There’s no doubt that Matt Iulo makes some great points in his eloquent feature on the subject, and he’s absolutely right to state that he – and all the other highly skilled proponents of the treatment – always strive to create the most authentic appearance possible. It was that very rationale that Paul Clark & I used when first discussing and preparing to launch the 3D procedure.
Like many people who’ve been in the business for some time, we weren’t entirely certain it was possible, but we were determined to try. In January 2015 we found ourselves with the time and opportunity to do so. We began by researching different pigments and needles, meticulously. We were absolutely dedicated to finding the best components with which to launch Brandwood Clinic.
Finding an organic pigment was very important to us, arriving at one that was also vegan-friendly ticked a huge box for my business associate Mr. Clark. Those of you who know him – or have encountered him on social media – will be well aware of his stance on these issues.
Once we had the equipment we began by using different shades and pressures on our legs. To this day me & Paul still bear the experimental marks. After a month or so we were happy that we had both the shades and the technique. The next step was clearly to trial the procedure on a willing victim. We ideally needed someone who already had scalp micropigmentation and was willing to submit himself for the greater good. Paul didn’t have to look far whilst I only had to look in the mirror.
‘3D’ is very much about pigment placement, an artistic eye for detail and not so much about density. We had arrived at a combination of shades that we felt could refresh an existing look, adding that dimension that we were keen to achieve. It was pretty much an instant success. Family and friends immediately commented saying it looked more ‘buzzed’ than shaven.

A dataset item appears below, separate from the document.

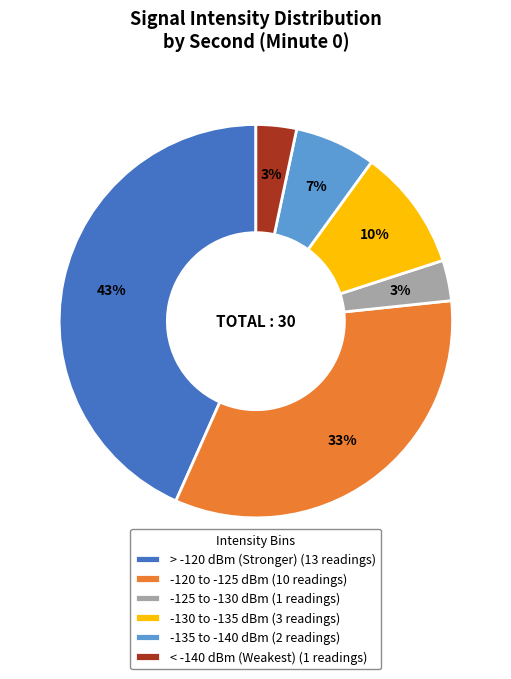

Which has a higher value, -125 to -130 dBm (1 readings) or -135 to -140 dBm (2 readings)?

-135 to -140 dBm (2 readings)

When first discussing the concept of 3D, it is true to say that we were looking for an effect that enhanced the appearance, that didn’t look flat and allowed certain pigment placements to ‘pop’ like they were real hair follicles. What I discovered though was that I was able to change my shaving routine, I could leave it one or two days as the blend was no longer quite so obvious.

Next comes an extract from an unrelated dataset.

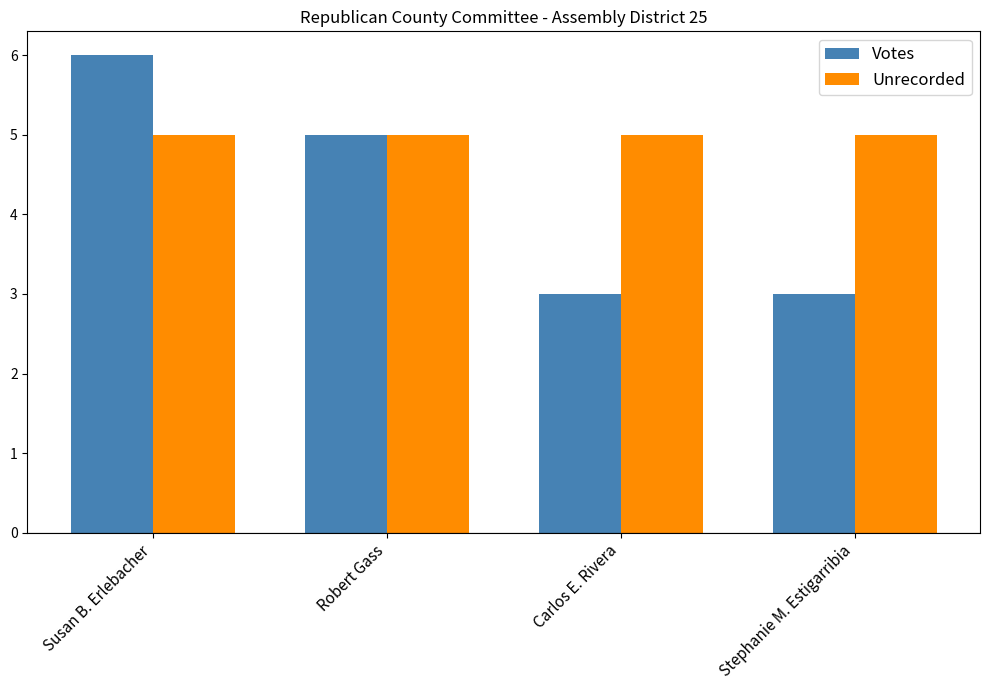

Which label corresponds to the largest value in the chart?

Susan B. Erlebacher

I had previously wet-shaved my head on a daily basis but I was now able to leave it a day and switch to a beard trimmer rather than a razor. Whilst we were keen to use the definition of 3D for the treatment to differentiate it from the standard service available elsewhere, it was this extra growth that gave us the confidence to call it the ‘3D texture effect’.
Until this development all clients had to shave all their hair, this is a clear advantage for some people. With the 3D procedure a client who has thinning hair (around Norwood 4) can grow his hair slightly longer than a Norwood 7. The reason for this is simply that he has consistent thinning on the top of his scalp and the combination of hair and 3D scalp micropigmentation will create a thicker illusion, allowing for an extra day or two’s growth. It is that effect and appearance that gives us the confidence to claim that 3D is more than just a marketing device.
Me and Paul Clark have always been keen to innovate, to develop new styles and techniques. Many technicians, particularly those who’ve been working in micropigmentation for any length of time, adopt the same approach. We have the client’s interests at heart and want them to leave us feeling renewed and confident. Now everyone coming to Brandwood Clinic, old client or new, can have the most advanced treatment available.
We’re happy to have introduced 3D into the world of scalp micropigmentation, we think it can help to make the procedure a more popular and widely-adopted treatment for hair loss. I know that all of us want to be at the forefront of that campaign!